*** Opening of Provided entries ***
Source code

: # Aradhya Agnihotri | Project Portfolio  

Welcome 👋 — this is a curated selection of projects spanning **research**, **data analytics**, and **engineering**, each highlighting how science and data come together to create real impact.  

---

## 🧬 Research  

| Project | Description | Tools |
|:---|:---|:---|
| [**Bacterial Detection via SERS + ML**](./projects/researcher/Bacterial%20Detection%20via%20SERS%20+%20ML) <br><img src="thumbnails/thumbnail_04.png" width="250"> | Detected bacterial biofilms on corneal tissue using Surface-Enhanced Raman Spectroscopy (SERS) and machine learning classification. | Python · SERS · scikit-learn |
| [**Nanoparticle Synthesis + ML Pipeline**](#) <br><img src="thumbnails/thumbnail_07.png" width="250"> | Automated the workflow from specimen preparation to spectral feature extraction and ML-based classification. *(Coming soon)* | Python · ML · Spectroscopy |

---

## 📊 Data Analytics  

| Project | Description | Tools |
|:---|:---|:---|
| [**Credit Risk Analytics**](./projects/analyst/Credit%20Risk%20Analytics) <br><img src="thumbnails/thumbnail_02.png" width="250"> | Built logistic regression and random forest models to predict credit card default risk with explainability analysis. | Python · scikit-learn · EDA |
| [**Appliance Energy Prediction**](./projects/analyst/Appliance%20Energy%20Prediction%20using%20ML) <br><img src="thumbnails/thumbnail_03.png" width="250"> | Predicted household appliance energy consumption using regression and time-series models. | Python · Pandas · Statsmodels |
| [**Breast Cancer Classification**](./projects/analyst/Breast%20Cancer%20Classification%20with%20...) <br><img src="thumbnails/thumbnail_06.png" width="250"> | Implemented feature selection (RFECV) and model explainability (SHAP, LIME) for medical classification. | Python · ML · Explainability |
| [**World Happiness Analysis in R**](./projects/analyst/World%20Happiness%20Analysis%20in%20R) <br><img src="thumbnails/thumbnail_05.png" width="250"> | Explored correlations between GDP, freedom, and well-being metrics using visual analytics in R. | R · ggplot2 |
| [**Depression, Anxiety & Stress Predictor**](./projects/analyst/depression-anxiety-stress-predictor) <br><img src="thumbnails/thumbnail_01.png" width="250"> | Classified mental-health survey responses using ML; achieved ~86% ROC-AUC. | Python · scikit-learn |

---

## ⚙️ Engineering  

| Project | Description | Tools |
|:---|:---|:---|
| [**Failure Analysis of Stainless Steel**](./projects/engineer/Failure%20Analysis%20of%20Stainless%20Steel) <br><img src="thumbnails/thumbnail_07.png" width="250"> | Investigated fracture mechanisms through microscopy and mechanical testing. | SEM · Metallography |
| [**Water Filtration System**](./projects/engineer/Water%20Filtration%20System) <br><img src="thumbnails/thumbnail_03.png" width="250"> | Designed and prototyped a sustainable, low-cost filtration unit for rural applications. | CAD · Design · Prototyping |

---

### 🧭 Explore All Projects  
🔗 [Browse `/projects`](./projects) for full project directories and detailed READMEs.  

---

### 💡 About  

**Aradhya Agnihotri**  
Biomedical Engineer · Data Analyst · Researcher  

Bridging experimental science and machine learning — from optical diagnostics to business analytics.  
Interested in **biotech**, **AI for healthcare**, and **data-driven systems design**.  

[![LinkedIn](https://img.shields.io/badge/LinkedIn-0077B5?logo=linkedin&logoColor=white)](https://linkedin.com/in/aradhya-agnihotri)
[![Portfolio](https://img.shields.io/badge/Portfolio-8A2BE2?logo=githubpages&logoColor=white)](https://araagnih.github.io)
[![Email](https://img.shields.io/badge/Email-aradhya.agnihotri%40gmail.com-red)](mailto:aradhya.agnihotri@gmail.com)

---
*** Close of Provided entries ***
:: Problem ::
Write each line of the data down again exactly as it reads.

:: Result below ::
Source code

: # Aradhya Agnihotri | Project Portfolio  

Welcome 👋 — this is a curated selection of projects spanning **research**, **data analytics**, and **engineering**, each highlighting how science and data come together to create real impact.  

---

## 🧬 Research  

| Project | Description | Tools |
|:---|:---|:---|
| [**Bacterial Detection via SERS + ML**](./projects/researcher/Bacterial%20Detection%20via%20SERS%20+%20ML) <br><img src="thumbnails/thumbnail_04.png" width="250"> | Detected bacterial biofilms on corneal tissue using Surface-Enhanced Raman Spectroscopy (SERS) and machine learning classification. | Python · SERS · scikit-learn |
| [**Nanoparticle Synthesis + ML Pipeline**](#) <br><img src="thumbnails/thumbnail_07.png" width="250"> | Automated the workflow from specimen preparation to spectral feature extraction and ML-based classification. *(Coming soon)* | Python · ML · Spectroscopy |

---

## 📊 Data Analytics  

| Project | Description | Tools |
|:---|:---|:---|
| [**Credit Risk Analytics**](./projects/analyst/Credit%20Risk%20Analytics) <br><img src="thumbnails/thumbnail_02.png" width="250"> | Built logistic regression and random forest models to predict credit card default risk with explainability analysis. | Python · scikit-learn · EDA |
| [**Appliance Energy Prediction**](./projects/analyst/Appliance%20Energy%20Prediction%20using%20ML) <br><img src="thumbnails/thumbnail_03.png" width="250"> | Predicted household appliance energy consumption using regression and time-series models. | Python · Pandas · Statsmodels |
| [**Breast Cancer Classification**](./projects/analyst/Breast%20Cancer%20Classification%20with%20...) <br><img src="thumbnails/thumbnail_06.png" width="250"> | Implemented feature selection (RFECV) and model explainability (SHAP, LIME) for medical classification. | Python · ML · Explainability |
| [**World Happiness Analysis in R**](./projects/analyst/World%20Happiness%20Analysis%20in%20R) <br><img src="thumbnails/thumbnail_05.png" width="250"> | Explored correlations between GDP, freedom, and well-being metrics using visual analytics in R. | R · ggplot2 |
| [**Depression, Anxiety & Stress Predictor**](./projects/analyst/depression-anxiety-stress-predictor) <br><img src="thumbnails/thumbnail_01.png" width="250"> | Classified mental-health survey responses using ML; achieved ~86% ROC-AUC. | Python · scikit-learn |

---

## ⚙️ Engineering  

| Project | Description | Tools |
|:---|:---|:---|
| [**Failure Analysis of Stainless Steel**](./projects/engineer/Failure%20Analysis%20of%20Stainless%20Steel) <br><img src="thumbnails/thumbnail_07.png" width="250"> | Investigated fracture mechanisms through microscopy and mechanical testing. | SEM · Metallography |
| [**Water Filtration System**](./projects/engineer/Water%20Filtration%20System) <br><img src="thumbnails/thumbnail_03.png" width="250"> | Designed and prototyped a sustainable, low-cost filtration unit for rural applications. | CAD · Design · Prototyping |

---

### 🧭 Explore All Projects  
🔗 [Browse `/projects`](./projects) for full project directories and detailed READMEs.  

---

### 💡 About  

**Aradhya Agnihotri**  
Biomedical Engineer · Data Analyst · Researcher  

Bridging experimental science and machine learning — from optical diagnostics to business analytics.  
Interested in **biotech**, **AI for healthcare**, and **data-driven systems design**.  

[![LinkedIn](https://img.shields.io/badge/LinkedIn-0077B5?logo=linkedin&logoColor=white)](https://linkedin.com/in/aradhya-agnihotri)
[![Portfolio](https://img.shields.io/badge/Portfolio-8A2BE2?logo=githubpages&logoColor=white)](https://araagnih.github.io)
[![Email](https://img.shields.io/badge/Email-aradhya.agnihotri%40gmail.com-red)](mailto:aradhya.agnihotri@gmail.com)

---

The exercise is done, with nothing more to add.